Scilla ha qualche riferimento anche nel cinema: dalla doppia bocca a matrioska, che ricorda quella dello Xenomorfo di Alien, fino alle somiglianze con la creatura mostruosa di Cloverfield, con tanto di prole – MiniMe che aiuta il genitore nel combattimento.
Nella mitologia greca non esiste un titano con questo nome, o almeno così mi sembra dopo svariate ricerche, ma -come abbiamo già visto- il Titano Thera imprigionato all’interno di un vulcano attivo è un ovvio riferimento all’isola di Santorini, che in greco antico si chiamava proprio Thera.
Proprio l’eruzione di quel vulcano, come dicevamo poc’anzi, potrebbe essere stata la causa della distruzione della civiltà Minoica di Creta, dando origine al mito di Atlantide.
Due curiosità: la prima è che Thera è la prima a menzionare Gaia, che vedremo in God of War II; allo stesso modo vedremo anche le Sorelle del Fato, cioè le Moire / Parche, che vengono menzionate per la prima volta da Thanatos sempre in Ghost of Sparta.
La seconda è che potrebbe trattarsi di un riferimento al fuoco di Prometeo: Kratos acquisisce il potere del fuoco dopo aver attaccato e liberato il titano incatenato nell’isola – vulcano, mentre Prometeo viene incatenato a uno scoglio per aver rubato il fuoco agli dèi e averlo donato ai mortali.

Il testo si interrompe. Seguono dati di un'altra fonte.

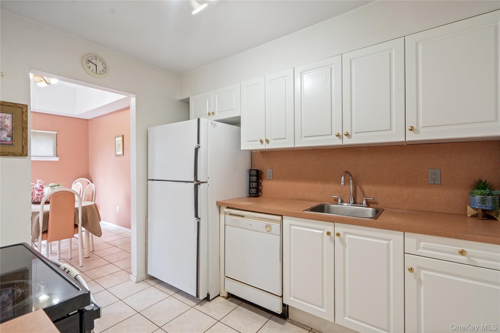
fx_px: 222
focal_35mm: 16
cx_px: 250
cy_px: 166
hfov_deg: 96.7
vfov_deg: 73.7
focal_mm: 16
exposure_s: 1/10
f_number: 6.3
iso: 1250
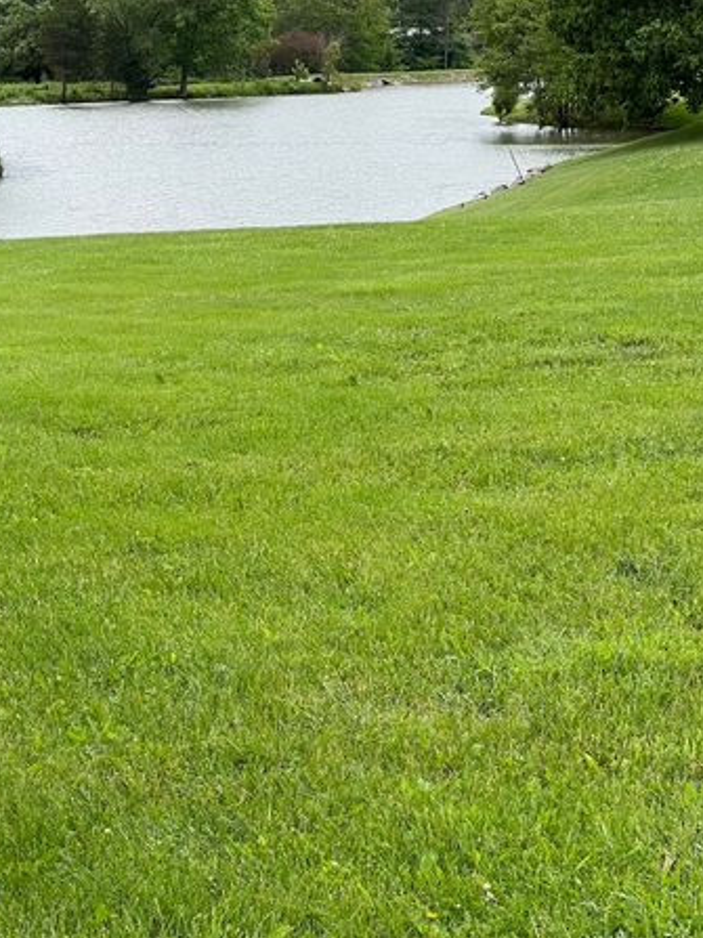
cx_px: 231
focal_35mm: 115
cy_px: 463
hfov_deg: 12.9
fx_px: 3115
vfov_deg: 17.1
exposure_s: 1/394
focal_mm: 9
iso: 32
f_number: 2.8
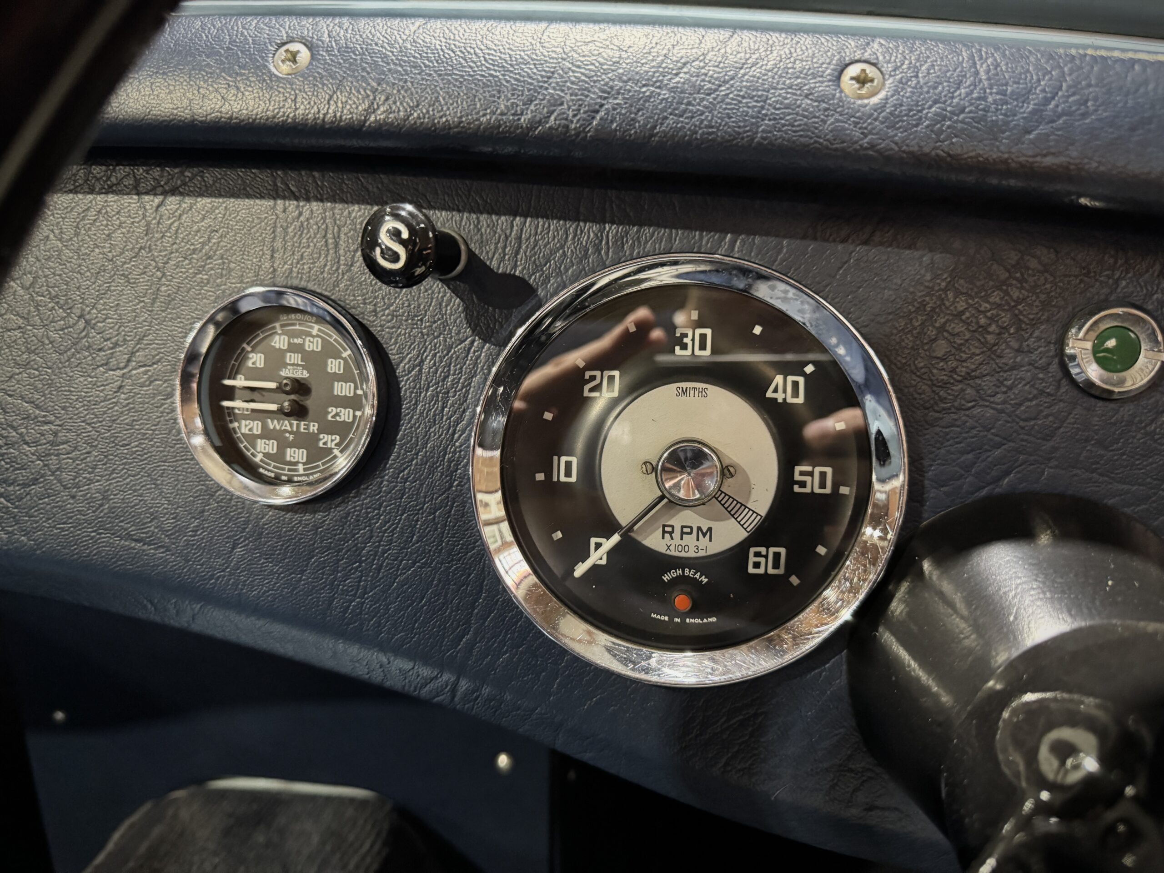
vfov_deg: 56.8
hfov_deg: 71.6
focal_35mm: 24
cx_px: 582
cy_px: 436
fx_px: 807
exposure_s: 1/33
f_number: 1.78
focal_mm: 6.76
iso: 1000
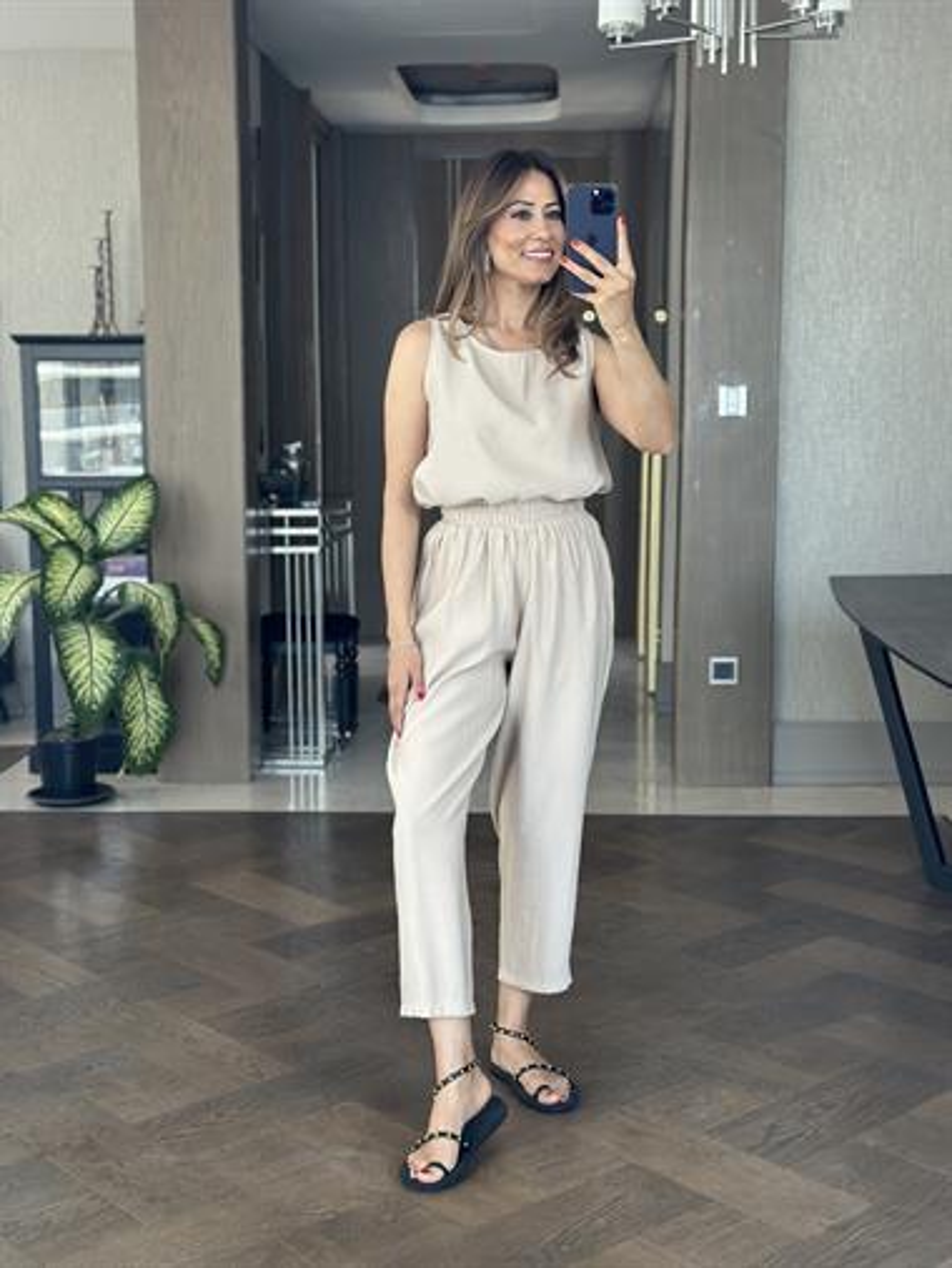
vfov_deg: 39.6
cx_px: 476
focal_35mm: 48
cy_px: 634
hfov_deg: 30.3
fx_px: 1759
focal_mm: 6.86
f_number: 1.78
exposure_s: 1/121
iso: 125
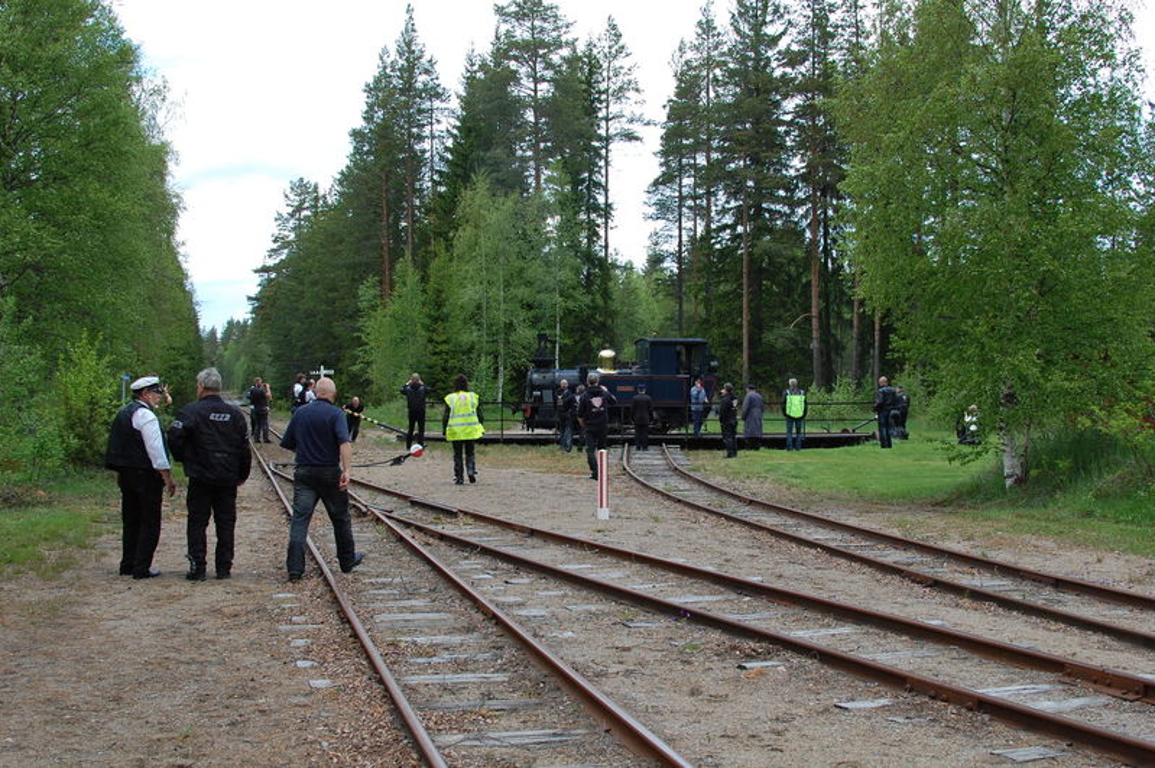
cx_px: 578
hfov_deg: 37.9
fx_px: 1683
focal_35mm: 52
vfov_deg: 25.7
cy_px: 384
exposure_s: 1/160
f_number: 6.3
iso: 200
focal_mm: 35
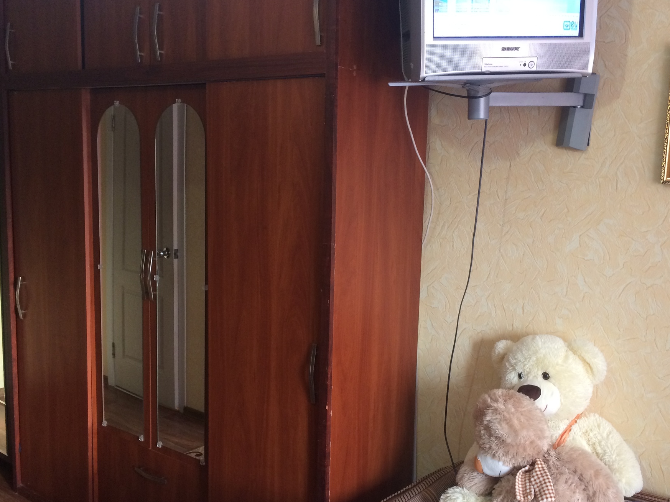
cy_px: 262
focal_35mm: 34
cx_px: 378
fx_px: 658
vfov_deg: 41.8
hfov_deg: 53.8
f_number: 2.2
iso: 160
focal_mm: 4.15
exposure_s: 1/33
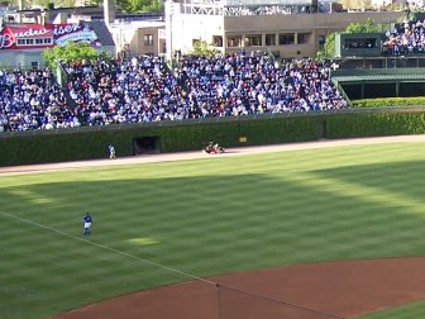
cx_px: 531
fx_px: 1277
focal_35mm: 104
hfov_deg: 17.8
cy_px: 211
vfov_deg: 14.2
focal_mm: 6.3
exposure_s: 1/200
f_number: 2.8
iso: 80
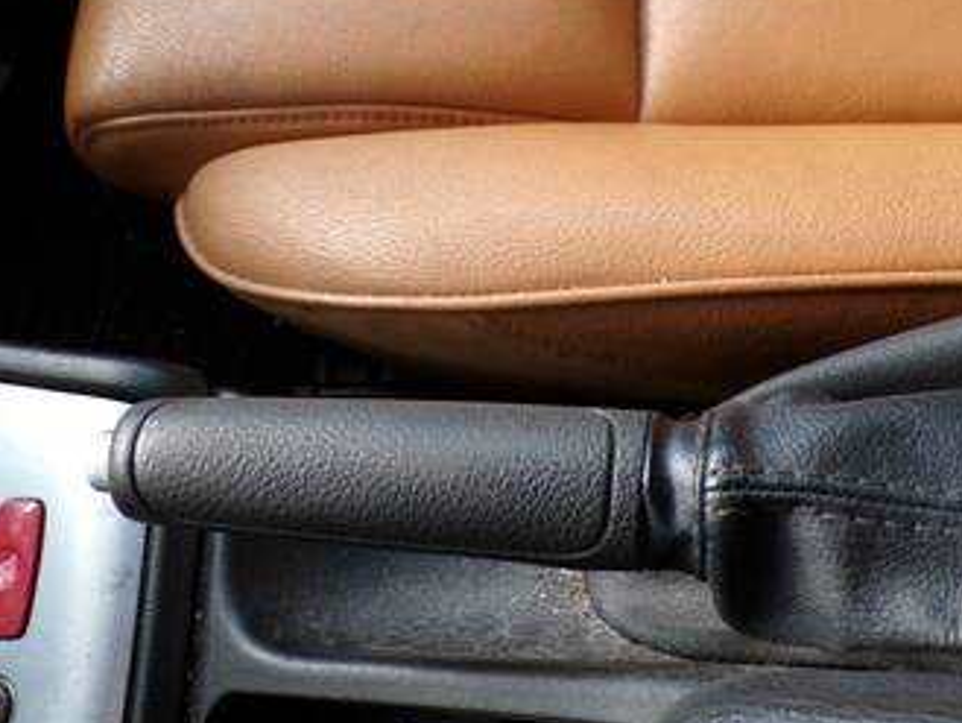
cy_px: 439
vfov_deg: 40.5
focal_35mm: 35
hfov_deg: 52.4
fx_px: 973
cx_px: 558
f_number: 3
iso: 100
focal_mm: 4.3
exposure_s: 1/70
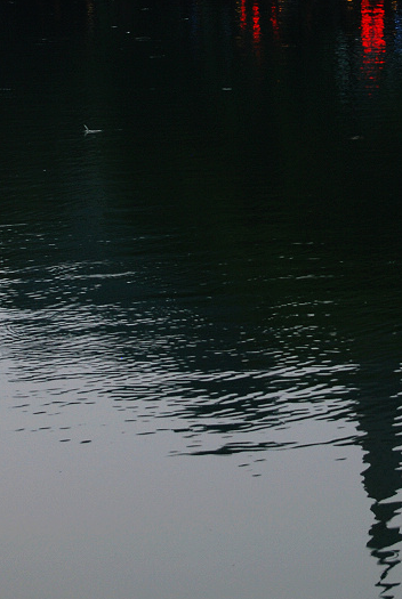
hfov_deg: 7.7
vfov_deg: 11.4
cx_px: 296
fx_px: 3003
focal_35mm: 180
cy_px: 126
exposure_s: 1/25
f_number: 4.5
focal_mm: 70
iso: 200
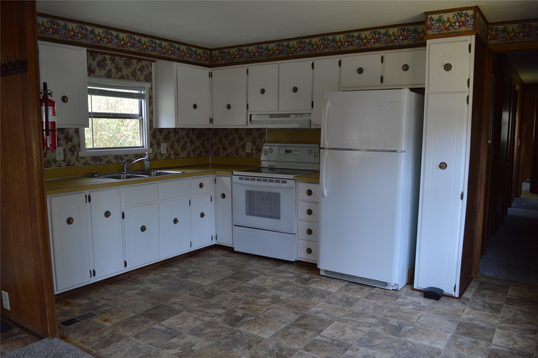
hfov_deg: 67.4
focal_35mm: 27
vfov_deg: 47.8
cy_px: 179
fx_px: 403
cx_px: 269
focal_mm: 18
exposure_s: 1/80
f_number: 4.5
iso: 400
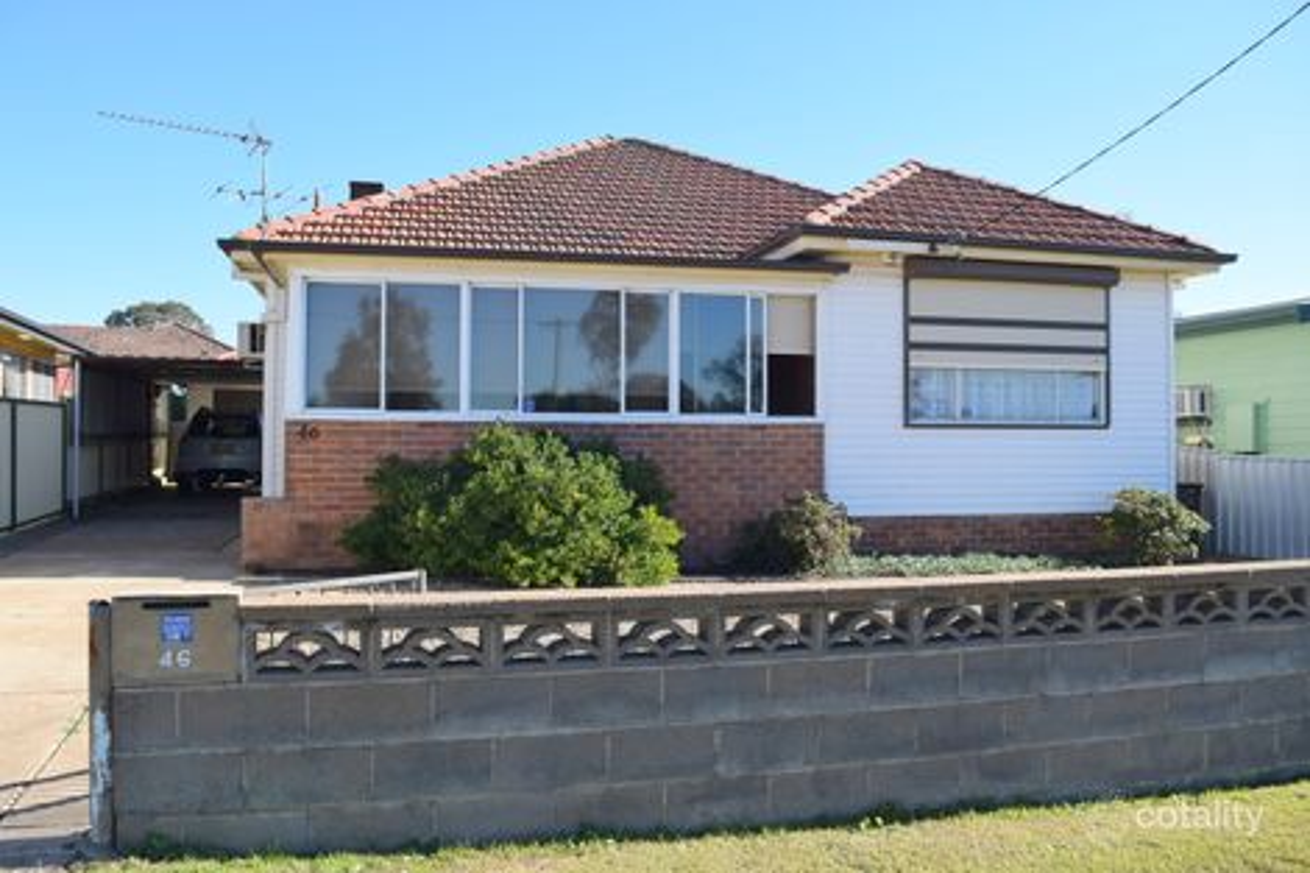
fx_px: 1091
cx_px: 655
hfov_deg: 61.9
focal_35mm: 30
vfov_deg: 43.6
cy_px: 436
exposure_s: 1/250
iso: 200
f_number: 8
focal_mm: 20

Secondo alcune fonti si tratta di Midas, un re della Frigia adottato da Gordio e Cibele. Il padre adottivo era un re frigio non ben identificato, visto che i re di Frigia prendono alternativamente il nome di Mida e Gordio; la madre, invece, era la Grande Madre Idea, divinità dell’Anatolia che rappresenta la Natura, e che viene identificata con Rea, la madre degli dèi dell’Olimpo.
Le Metamorfosi di Ovidio ci raccontano di questo re che, per aver riportato a casa il satiro Sileno, tutore del dio Dioniso, ottenne proprio da quest’ultimo la possibilità di esprimere un desiderio. Come nella miglior tradizione ruolistica, però, a Mida mancavano quei tre o quattro punti in Saggezza necessari per non mettersi nei guai.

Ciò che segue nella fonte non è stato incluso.